Any arguments about jobs are specious. Jobs lost because of fewer coal-fired plants likely will be made up through harnessing other energy sources.
Anyone who has checked in on the natural gas boom in Kern County knows that, whatever fuels the nation’s power plants, energy employment isn’t going anywhere. For instance, the lowest unemployment rate in the nation is in North Dakota, where coal mining had been one of the biggest employers. Now, many of those former surface miners are working in the oil boom from fracking.
Yes, coal jobs will be lost, but they won’t disappear. For instance, Los Angeles’ Department of Water and Power still relies heavily on coal-fired plants. Closer to home, Modesto Irrigation District still gets 15 percent of its energy portfolio from coal power generated in New Mexico – though it will phase out that source by 2017. Turlock buys only 55 megawatts of coal-fired power, less than a third of what it gets from natural gas.
As for families, there are burdens and then there are burdens.

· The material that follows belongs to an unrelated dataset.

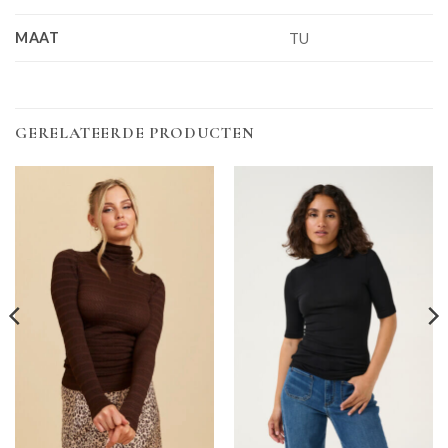
MAAT
TU
GERELATEERDE PRODUCTEN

Adjusted for inflation, residential electricity rates are at historic lows. And clean air is priceless if you are among the 6.8 million American families with asthmatic children. The asthma rate in our Valley is among the highest in the nation.

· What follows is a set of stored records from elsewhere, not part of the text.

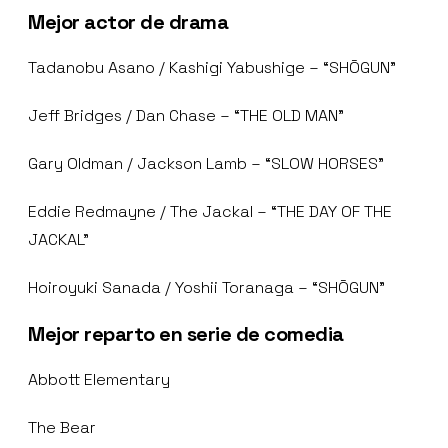
Mejor actor de drama
Tadanobu Asano / Kashigi Yabushige – “SHŌGUN”
Jeff Bridges / Dan Chase – “THE OLD MAN”
Gary Oldman / Jackson Lamb – “SLOW HORSES”
Eddie Redmayne / The Jackal – “THE DAY OF THE
JACKAL”
Hoiroyuki Sanada / Yoshii Toranaga – “SHŌGUN”
Mejor reparto en serie de comedia
Abbott Elementary
The Bear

Even so, cleaner power plants don’t need to translate into higher electric bills. Among other things, the EPA will give utilities a financial incentive to decrease coal usage by “decoupling” revenue from sales volume – another idea pioneered in California.

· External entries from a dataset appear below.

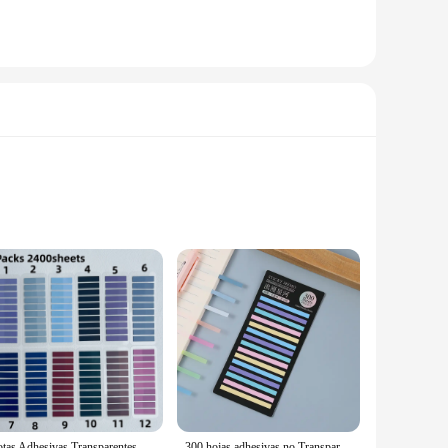
n professional, these adhesive notepads are perfect for
hem an asset to both office and school environments. The
os de papelería are versatile and convenient. Available in
ble adhesive ensures that your notes remain secure, while
Notas Adhesivas Transparentes, anotación autoadhesiva, lectura de libros, marcadores, pestañas, Bloc de notas, papelería estética, 12 paquetes
300 hojas adhesivas no Transparentes, notas adhesivas autoadhesivas, anotación para leer libros, marcadores, pestañas, Bloc de notas, papelería estética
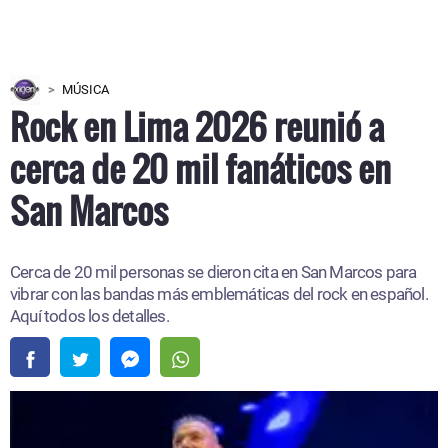
MÚSICA
Rock en Lima 2026 reunió a
cerca de 20 mil fanáticos en
San Marcos
Cerca de 20 mil personas se dieron cita en San Marcos para
vibrar con las bandas más emblemáticas del rock en español.
Aquí todos los detalles.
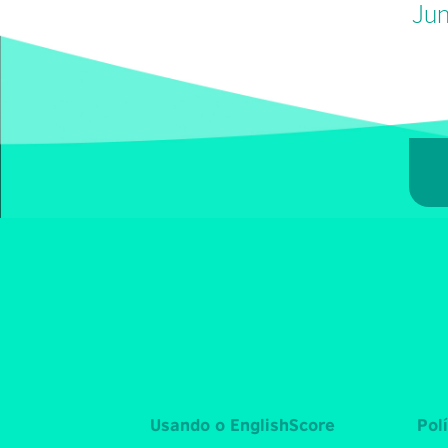
Jun
Usando o EnglishScore
Pol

Here, utilities long have been able to profit even when less power is used. As a result, though the state has grown dramatically and energy use has soared in the rest of the country, per capita electricity consumption in California has remained flat for 30 years.
State authorities say the rules, as proposed, should pose little difficulty for California, which is already weaning itself from out-of-state coal power.
But if they survive the yearlong comment period and the wrath of critics, the rules will have this local impact: California finally will have some meaningful company in the quest to do something about climate change.